SOURCE TEXT
** begin **

I’m trying to imagine what the share price would have done had the following been announced by Research In Motion (RIM:TSX, RIMM:Q) yesterday:
- stay the course on the BBX and Playbook, with Mike and Jim still at the helm as Co-CEOs
- hire a new Chief Marketing Officer
- appoint Barb Stymiest as Board Chair
- recruit Prem Watsa to join the Board of Directors
The idea of appointing an independent Chair was a fait d’accompli following last June’s AGM, so no surprise there. Mr. Watsa is well known to the Canadian investment community, and with a 2.5% RIM stake acquired by Fairfax last Fall in the $22-40 share range, he has every reason to be a prime candidate to join the Board; Mr. Watsa’s familiarity with RIM Co-founder Mike Lazaridis likely dates to their membership in the University of Waterloo Chancellors’ club (hat tip RMQ).

** end **

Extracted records

** begin **

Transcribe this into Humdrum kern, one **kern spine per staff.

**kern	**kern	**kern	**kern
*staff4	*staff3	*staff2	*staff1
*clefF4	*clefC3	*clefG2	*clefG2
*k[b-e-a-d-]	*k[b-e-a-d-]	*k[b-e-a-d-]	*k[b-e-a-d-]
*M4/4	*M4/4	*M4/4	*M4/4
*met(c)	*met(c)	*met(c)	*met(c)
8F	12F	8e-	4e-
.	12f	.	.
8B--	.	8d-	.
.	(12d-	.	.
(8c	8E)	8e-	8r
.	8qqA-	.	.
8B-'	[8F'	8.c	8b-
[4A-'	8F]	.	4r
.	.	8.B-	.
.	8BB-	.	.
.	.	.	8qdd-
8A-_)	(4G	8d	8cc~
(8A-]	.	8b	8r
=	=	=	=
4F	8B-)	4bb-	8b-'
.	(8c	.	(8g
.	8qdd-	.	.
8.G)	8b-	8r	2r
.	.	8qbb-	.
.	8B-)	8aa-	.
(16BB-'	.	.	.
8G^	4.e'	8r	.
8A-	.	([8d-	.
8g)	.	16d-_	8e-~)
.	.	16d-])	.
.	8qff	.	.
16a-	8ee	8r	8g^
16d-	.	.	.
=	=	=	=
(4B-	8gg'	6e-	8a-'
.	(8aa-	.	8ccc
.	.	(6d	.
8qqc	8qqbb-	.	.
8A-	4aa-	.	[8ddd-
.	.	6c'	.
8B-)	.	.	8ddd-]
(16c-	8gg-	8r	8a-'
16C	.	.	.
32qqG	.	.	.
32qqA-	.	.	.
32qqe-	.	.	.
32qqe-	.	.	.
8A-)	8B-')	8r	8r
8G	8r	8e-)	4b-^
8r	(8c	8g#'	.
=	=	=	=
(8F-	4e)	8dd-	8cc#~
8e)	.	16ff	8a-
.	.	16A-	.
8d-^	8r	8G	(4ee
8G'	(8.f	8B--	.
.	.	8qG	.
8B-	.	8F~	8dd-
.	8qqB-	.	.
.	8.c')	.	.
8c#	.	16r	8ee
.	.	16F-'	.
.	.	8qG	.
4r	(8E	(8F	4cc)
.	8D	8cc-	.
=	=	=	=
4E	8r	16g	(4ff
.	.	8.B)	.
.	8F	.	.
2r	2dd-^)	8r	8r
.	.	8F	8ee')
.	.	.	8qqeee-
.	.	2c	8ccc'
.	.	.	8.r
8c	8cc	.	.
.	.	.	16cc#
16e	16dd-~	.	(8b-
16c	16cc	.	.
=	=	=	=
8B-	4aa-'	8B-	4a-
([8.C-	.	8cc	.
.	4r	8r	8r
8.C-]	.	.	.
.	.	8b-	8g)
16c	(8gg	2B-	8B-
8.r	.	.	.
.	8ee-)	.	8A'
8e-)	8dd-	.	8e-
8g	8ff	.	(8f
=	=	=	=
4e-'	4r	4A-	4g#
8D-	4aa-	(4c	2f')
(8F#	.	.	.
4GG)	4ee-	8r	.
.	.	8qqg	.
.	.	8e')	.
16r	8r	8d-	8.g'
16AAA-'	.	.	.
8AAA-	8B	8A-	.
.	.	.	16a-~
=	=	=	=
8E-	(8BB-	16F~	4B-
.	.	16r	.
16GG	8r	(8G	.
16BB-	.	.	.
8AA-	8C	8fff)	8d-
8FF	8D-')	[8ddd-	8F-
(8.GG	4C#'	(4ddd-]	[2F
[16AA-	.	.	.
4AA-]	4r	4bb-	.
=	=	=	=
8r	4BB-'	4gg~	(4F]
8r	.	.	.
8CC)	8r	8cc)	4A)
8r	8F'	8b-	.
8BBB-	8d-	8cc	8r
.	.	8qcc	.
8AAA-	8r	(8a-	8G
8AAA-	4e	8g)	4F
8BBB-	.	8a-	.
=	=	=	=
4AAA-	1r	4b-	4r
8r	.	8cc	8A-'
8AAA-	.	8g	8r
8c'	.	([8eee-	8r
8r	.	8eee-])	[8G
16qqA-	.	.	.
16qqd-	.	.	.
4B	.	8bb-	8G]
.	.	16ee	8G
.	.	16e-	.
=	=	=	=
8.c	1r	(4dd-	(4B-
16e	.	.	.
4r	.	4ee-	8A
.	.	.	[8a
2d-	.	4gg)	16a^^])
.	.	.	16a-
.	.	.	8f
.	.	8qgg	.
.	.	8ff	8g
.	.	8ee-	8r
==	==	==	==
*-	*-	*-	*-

** end **

DIRECTIONS
1. Answer these questions using the passage on Research In Motion:
(a) In the list of hypothetical announcements, who would be appointed Board Chair?
(b) What size of RIM stake did Fairfax acquire last Fall?
(c) To what membership does Mr. Watsa's familiarity with Mike Lazaridis likely date?
2. From the passage on Research In Motion, output the part that opens with the words containing "I’m trying to" and closes with "(hat tip RMQ).".

SOLUTIONS TO THE TASKS
1.
(a) Barb Stymiest
(b) A 2.5% stake
(c) Their membership in the University of Waterloo Chancellors' club

2.
I’m trying to imagine what the share price would have done had the following been announced by Research In Motion (RIM:TSX, RIMM:Q) yesterday:
- stay the course on the BBX and Playbook, with Mike and Jim still at the helm as Co-CEOs
- hire a new Chief Marketing Officer
- appoint Barb Stymiest as Board Chair
- recruit Prem Watsa to join the Board of Directors
The idea of appointing an independent Chair was a fait d’accompli following last June’s AGM, so no surprise there. Mr. Watsa is well known to the Canadian investment community, and with a 2.5% RIM stake acquired by Fairfax last Fall in the $22-40 share range, he has every reason to be a prime candidate to join the Board; Mr. Watsa’s familiarity with RIM Co-founder Mike Lazaridis likely dates to their membership in the University of Waterloo Chancellors’ club (hat tip RMQ).